Il tuo compito:
Riporta le righe di testo di tutte le voci qui sotto sotto forma di lista JSON di stringhe, una stringa per ogni riga. Tralascia le righe vuote e lascia fuori le immagini.

(Dati raccolti)
_ _ _
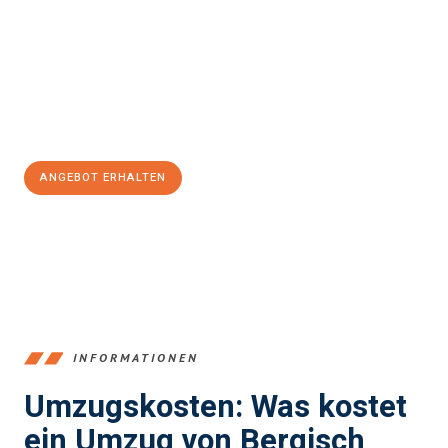
einen reibungslosen Übergang in Ihr neues Zuhause zu
garantieren.
Jetzt
unverbindliches Angebot
erhalten &
100€ sparen:
ANGEBOT ERHALTEN
+4915792653387
INFORMATIONEN
Umzugskosten: Was kostet
ein Umzug von Bergisch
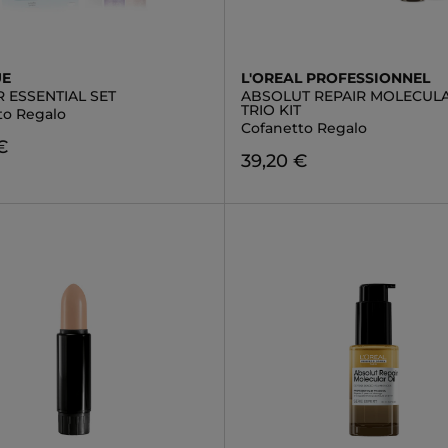
UE
L'OREAL PROFESSIONNEL
 ESSENTIAL SET
ABSOLUT REPAIR MOLECULA
TRIO KIT
to Regalo
Cofanetto Regalo
€
39,20 €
_ _ _
Risultato del compito:
[
  "einen reibungslosen Übergang in Ihr neues Zuhause zu",
  "garantieren.",
  "Jetzt",
  "unverbindliches Angebot",
  "erhalten &",
  "100€ sparen:",
  "ANGEBOT ERHALTEN",
  "+4915792653387",
  "INFORMATIONEN",
  "Umzugskosten: Was kostet",
  "ein Umzug von Bergisch",
  "UE",
  "L'OREAL PROFESSIONNEL",
  " ESSENTIAL SET",
  "ABSOLUT REPAIR MOLECULA",
  "TRIO KIT",
  "to Regalo",
  "Cofanetto Regalo",
  "€",
  "39,20 €"
]